В первый раз после 1914 года они снова поехали на лето в Трувиль. Весь август Моника провела добровольной сестрой милосердия во вспомогательном госпитале № 37 и была так занята — днем больными, а вечером чтением, — что совершенно не интересовалась окружающим. Немножко огорчалась только — как в детстве — вечным отсутствием отца и рассеянным образом жизни матери.
Фабрика Лербье выделывает снаряды и загребает миллионы. И только подумать, что в такое-то время люди, уклонившиеся от военной службы — дезертиры и спокойные зрители всеобщей бойни, — неистово выплясывают танго и совокупляются! Пляшут и совокупляются!
Монике девятнадцать лет. Мировой кошмар рассеялся. В душе такой прилив, такой расцвет сил, что во время перемирия она почти забыла ужас войны и отдалась водовороту жизни.
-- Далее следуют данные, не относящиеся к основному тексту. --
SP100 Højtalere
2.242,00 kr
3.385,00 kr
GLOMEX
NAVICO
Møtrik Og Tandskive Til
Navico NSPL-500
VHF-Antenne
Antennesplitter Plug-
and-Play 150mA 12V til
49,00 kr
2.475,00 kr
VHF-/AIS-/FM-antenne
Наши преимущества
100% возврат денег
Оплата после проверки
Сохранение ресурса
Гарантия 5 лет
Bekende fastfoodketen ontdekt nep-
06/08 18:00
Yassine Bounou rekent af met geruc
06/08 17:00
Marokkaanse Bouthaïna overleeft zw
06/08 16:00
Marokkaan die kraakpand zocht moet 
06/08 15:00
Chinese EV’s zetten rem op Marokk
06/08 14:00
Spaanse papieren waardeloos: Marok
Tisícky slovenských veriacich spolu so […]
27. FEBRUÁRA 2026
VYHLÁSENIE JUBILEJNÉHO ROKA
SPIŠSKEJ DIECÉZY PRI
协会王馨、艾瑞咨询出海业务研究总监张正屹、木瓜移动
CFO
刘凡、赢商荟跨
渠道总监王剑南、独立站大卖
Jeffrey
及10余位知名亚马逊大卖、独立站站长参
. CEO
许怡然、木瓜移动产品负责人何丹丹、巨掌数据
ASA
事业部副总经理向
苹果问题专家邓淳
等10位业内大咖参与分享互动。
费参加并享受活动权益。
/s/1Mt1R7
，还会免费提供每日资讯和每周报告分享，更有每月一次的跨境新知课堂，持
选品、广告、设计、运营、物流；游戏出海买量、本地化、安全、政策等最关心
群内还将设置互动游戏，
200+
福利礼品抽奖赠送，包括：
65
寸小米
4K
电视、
Более чем когда-либо внутренне сконцентрировавшись и более или менее слившись внешним существованием с родителями, она проходила курсы литературы и философии в Сорбонне, увлекалась теннисом и гольфом, веселилась, а в свободные часы делала искусственные цветы — это был ее собственный способ развлечения.
Светское
Подруг всех Моника считала более или менее — по их легкомыслию — не ответственными за поступки, но глубоко развращенными в глубине.
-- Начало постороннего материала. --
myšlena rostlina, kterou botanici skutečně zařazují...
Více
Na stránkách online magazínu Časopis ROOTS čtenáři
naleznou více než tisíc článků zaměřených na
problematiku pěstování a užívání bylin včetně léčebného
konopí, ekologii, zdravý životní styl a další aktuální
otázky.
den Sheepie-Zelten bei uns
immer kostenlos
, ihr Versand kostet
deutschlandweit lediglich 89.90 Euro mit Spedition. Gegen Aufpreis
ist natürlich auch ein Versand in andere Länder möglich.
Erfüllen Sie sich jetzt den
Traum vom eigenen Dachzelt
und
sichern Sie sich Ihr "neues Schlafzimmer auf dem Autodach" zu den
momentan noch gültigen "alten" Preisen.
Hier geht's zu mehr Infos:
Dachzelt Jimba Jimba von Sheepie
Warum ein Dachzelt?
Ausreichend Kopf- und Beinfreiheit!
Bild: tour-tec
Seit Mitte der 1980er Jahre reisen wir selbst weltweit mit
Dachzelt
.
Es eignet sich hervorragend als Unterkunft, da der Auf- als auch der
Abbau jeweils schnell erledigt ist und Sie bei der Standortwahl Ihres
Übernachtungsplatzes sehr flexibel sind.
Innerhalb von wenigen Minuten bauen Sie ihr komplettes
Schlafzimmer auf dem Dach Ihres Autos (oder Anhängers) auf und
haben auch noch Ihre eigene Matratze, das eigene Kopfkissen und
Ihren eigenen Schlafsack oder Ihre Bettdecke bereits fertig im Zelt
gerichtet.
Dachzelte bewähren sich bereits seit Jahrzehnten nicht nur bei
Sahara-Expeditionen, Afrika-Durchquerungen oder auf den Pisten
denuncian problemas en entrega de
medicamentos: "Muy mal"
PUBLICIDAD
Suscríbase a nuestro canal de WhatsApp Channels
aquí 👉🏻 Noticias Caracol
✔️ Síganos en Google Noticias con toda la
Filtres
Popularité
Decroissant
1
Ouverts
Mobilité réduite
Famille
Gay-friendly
Искать что-то в карманах панталон у мальчишек, как это делает Мишель Жакэ, или прятаться по углам со взрослыми подругами, как Жинетта Морен?.. Нет, покорно благодарю.
Если она полюбит, она отдаст всю себя одной великой любви. Но среди всех этих мужчин, о которых постоянно твердит мать, желая выдать ее замуж как можно скорее, только одно имя волнует ее немножко — Люсьен Виньерэ, коммерсант…
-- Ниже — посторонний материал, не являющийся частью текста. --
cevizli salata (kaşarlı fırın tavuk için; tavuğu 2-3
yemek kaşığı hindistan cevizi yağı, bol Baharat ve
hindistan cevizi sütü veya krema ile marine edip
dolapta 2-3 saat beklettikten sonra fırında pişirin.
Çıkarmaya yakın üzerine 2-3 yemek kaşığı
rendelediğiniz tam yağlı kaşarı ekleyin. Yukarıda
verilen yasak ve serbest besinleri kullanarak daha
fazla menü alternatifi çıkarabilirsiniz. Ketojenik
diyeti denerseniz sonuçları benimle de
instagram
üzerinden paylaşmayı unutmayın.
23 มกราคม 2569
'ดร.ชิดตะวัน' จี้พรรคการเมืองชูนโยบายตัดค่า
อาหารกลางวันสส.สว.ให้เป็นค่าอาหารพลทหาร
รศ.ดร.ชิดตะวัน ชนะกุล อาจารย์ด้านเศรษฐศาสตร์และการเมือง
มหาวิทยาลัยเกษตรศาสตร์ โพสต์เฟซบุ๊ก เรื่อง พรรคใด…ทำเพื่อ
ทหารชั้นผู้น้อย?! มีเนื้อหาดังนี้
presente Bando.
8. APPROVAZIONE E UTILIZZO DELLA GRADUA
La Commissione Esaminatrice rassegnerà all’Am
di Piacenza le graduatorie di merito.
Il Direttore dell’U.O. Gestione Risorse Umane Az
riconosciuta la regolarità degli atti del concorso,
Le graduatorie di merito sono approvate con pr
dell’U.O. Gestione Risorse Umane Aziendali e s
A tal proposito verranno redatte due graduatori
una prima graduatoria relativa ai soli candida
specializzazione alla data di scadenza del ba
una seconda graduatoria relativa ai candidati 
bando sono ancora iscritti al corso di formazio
Она с удовольствием выделяла его среди других — и он тоже заметил ее.
Вытянувшись на диване, Моника мечтает. Бессменной цепью видений, как на таинственном экране, проходит прошлое. Из пропасти забвенья выплывают воспоминания — яркие до галлюцинаций. В полузабытьи она созерцает эти повторения себя самой.
Ей двадцать лет, и она любит… Любит и готовится выйти замуж. Через пятнадцать дней она уже будет мадам Виньерэ. Мечты сбылись. Моника улыбается с закрытыми глазами и взволнованно думает, что ни мэрия с ее официальной церемонией, ни шумный и скучный завтрак, где толпа людей будет поздравлять ее с затаенными фривольными мыслями, ничего не прибавят к ее счастью.
Она невинно отдалась два дня тому назад тому, кто для нее все. Отдала ему себя всю. Воспоминание об этом наполняет ее горделивой радостью. Ее Люсьен, ее вера, ее жизнь! Сейчас она его увидит на благотворительном базаре, и все ее существо стремится к нему, опережая сладкие мгновения. Она любила и поступила так, как хотел ее Люсьен, ее жизнь. Теперь она — «его жена» и счастлива, что смогла дать это высшее доказательство любви, этой высшей жертвой могла доказать ему Свое доверие. Ждать? Сопротивляться до того вечера, на который эта жертва уготована? Ради чего? Ведь свободный выбор, а не санкция закона освящает брак. Приличие? Не все ли равно — неделей позже, неделей раньше?
Приличие. Краснея от раздражения, она представляла себе, как звучит это пышное слово в устах ее матери.
О, если бы она знала!.. Моника вздрогнула: дверь отворилась, и мадам Лербье уже в шляпе появилась на пороге.
— Ты еще не готова? Это безумие. Автомобиль ждет. Разве ты забыла, что в половине третьего я должна завезти тебя в Министерство иностранных дел?
— Я готова, мама, только накину манто!
Мадам Лербье возвела взор к потолку и простонала:
— Я опоздаю на все мои рандеву.
— Жинетта, — позвала Моника.
— Что?
— Как твой флирт?
— Кто? Лео? Где он? В этой толпе никого не увидишь.
— У стола Елены Сюз. Выбирает сигару.
— Воображаю, какие гадости они говорят! Посмотри на их лица!
— И это тебя не волнует?
— Нисколько, наоборот, забавляет.
— Не понимаю…
Жинетта Морен фыркнула:
— Моника, ты очаровательна. Ты никогда ни в чем не разбираешься и ничего не понимаешь. Ты сущее дитя, несмотря на свой независимый вид.